Reloadable published modules is handy during development, but a fully
reloadable module set (published + standard modules) is a promise for
strange behaviour. As far as we have to dynamically load an arbitrary
piece of code for a given file and use it as a module, there was not
much to do to add the possibility of reloading a modified module. We
could introduce some dependency checks when a published module uses
code from another published module. But going further seems a bit
dangerous and not really useful to me.
That said, I don't want to undermine the feat you accomplished in
implementing the Vampire module cache. There a a bunch of neat ideas
in your code, and the possibility to keep some data during the reload
is very clever. It's just that what is totally justified for the
Vampire publisher may not be needed for the simpler
mod_python.publisher.
Regards,
Nicolas
| |
| Graham Dumpleton 2005-05-19, 7:45 am |
|
On 19/05/2005, at 8:32 PM, Nicolas Lehuen wrote:
> I'm OK with reloading published modules being automagically reloaded,
> but I'm not for standard Python modules. Published modules are or
> should be developed with some assumptions in mind, namely that the
> module can be reloaded at any time, that it can be executed in a
> multithreaded environment, and so on. Standard Python modules are not
> always built this way, and not all modules can safely be reloaded (at
> least, we cannot guarantee this).
The Vampire module loading mechanism doesn't go anywhere near standard
Python modules. Anything it does load does not get put in sys.modules
and
if the advice is taken of setting PythonPath to 'sys.path' there is no
real chance of importing a module using the Vampire import mechanism
at the same time as it is loaded using "import" unless you specifically
go out to break things in that way. Thus, it also is only intended to
be used with published modules or modules which are specifically are
a part of the web application and not some generic module usable outside
of the application.
> Frankly, I'm not convinced that being able to hot-swap any piece of
> code is so important. What's the problem with doing an "apachectl
> restart" ?
One of the environments I have to work in I have no ability to perform
restarts as the system is managed by others. Thus I don't have that
luxury. Many users of ISP environments may not have that luxury either.

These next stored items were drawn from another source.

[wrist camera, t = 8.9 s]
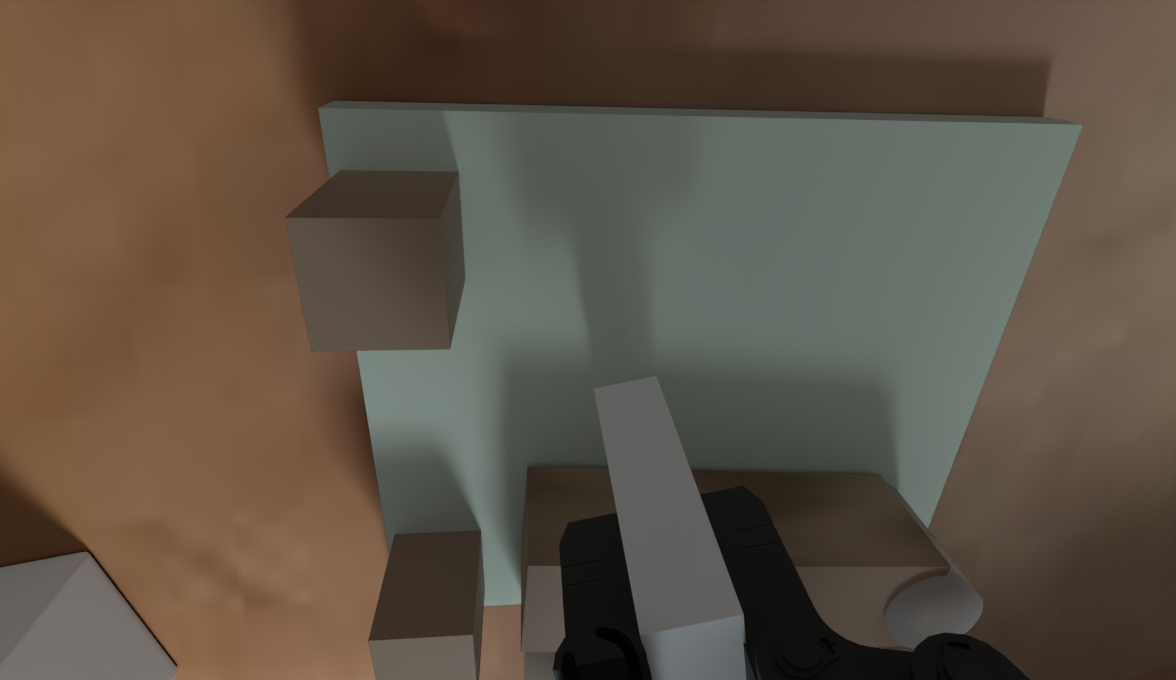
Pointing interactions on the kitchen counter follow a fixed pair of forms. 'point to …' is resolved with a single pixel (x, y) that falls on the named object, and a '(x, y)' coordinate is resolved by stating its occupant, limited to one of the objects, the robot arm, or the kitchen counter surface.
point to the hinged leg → (811, 537)
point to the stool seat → (650, 308)
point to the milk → (72, 625)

> This way, you get a pristine environment
> to work with, and not some kind of weirdo, half correctly reloaded,
> half "not meant to be reloaded", PLUS half "cannot be properly
> reloaded in a multi-threaded context" execution environment .

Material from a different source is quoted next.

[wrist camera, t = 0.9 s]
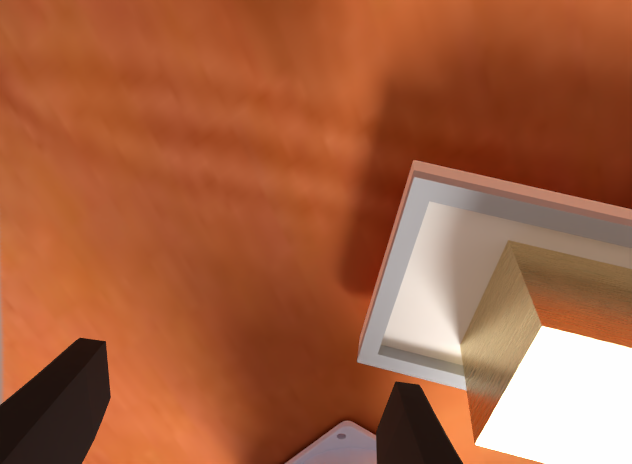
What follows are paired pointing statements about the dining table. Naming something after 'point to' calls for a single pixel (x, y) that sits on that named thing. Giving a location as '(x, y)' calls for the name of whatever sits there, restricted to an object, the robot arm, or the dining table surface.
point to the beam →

In Vampire, unlike in mod_python's import_module() function, when it
does a reload it does not reload on top of an existing module because
that I agree is quite dangerous and can result in lots of problems.
There are special hooks that can be defined in a module which allow
you to migrate data from an existing module to the one being reloaded
in a thread safe manner.
The fact that it can look down multiple levels ensures that everything
is consistent as much as possible. This to my mind is much better than
the import_module() method and how it is applied to top level handlers,
where whether auto reload applies depends on what part of the URL
namespace you are in because of the PythonAutoReload option. If
different
parts of the URL namespace have different settings for this option they
will screw each other up. Gets worse when using import_module() direct
as auto reload is on or off on a case by case basis because you have
to pass the option in to specify what happens. If an auto reload option
is provided, it needs to turn it off completely for the whole
interpreter
for the remaining life of the interpreter. The ability to turn it on and
off at will and at different places at the same time is much worse.
> That said, I don't want to undermine the feat you accomplished in
> implementing the Vampire module cache. There a a bunch of neat ideas
> in your code, and the possibility to keep some data during the reload
> is very clever. It's just that what is totally justified for the
> Vampire publisher may not be needed for the simpler
> mod_python.publisher.
All I can really say is that I have obviously been too clever in as
much as it isn't obvious to what extent I have gone to avoid all these
problems. :-(
Graham
| |
| Nicolas Lehuen 2005-05-19, 5:46 pm |
| 2005/5/19, Graham Dumpleton <grahamd@dscpl.com.au>:
>=20
> On 19/05/2005, at 8:32 PM, Nicolas Lehuen wrote:
>=20
> The Vampire module loading mechanism doesn't go anywhere near standard
> Python modules. Anything it does load does not get put in sys.modules
> and
> if the advice is taken of setting PythonPath to 'sys.path' there is no
> real chance of importing a module using the Vampire import mechanism
> at the same time as it is loaded using "import" unless you specifically
> go out to break things in that way. Thus, it also is only intended to
> be used with published modules or modules which are specifically are
> a part of the web application and not some generic module usable outside
> of the application.
My bad, see below.
=20
>=20
> One of the environments I have to work in I have no ability to perform
> restarts as the system is managed by others. Thus I don't have that
> luxury. Many users of ISP environments may not have that luxury either.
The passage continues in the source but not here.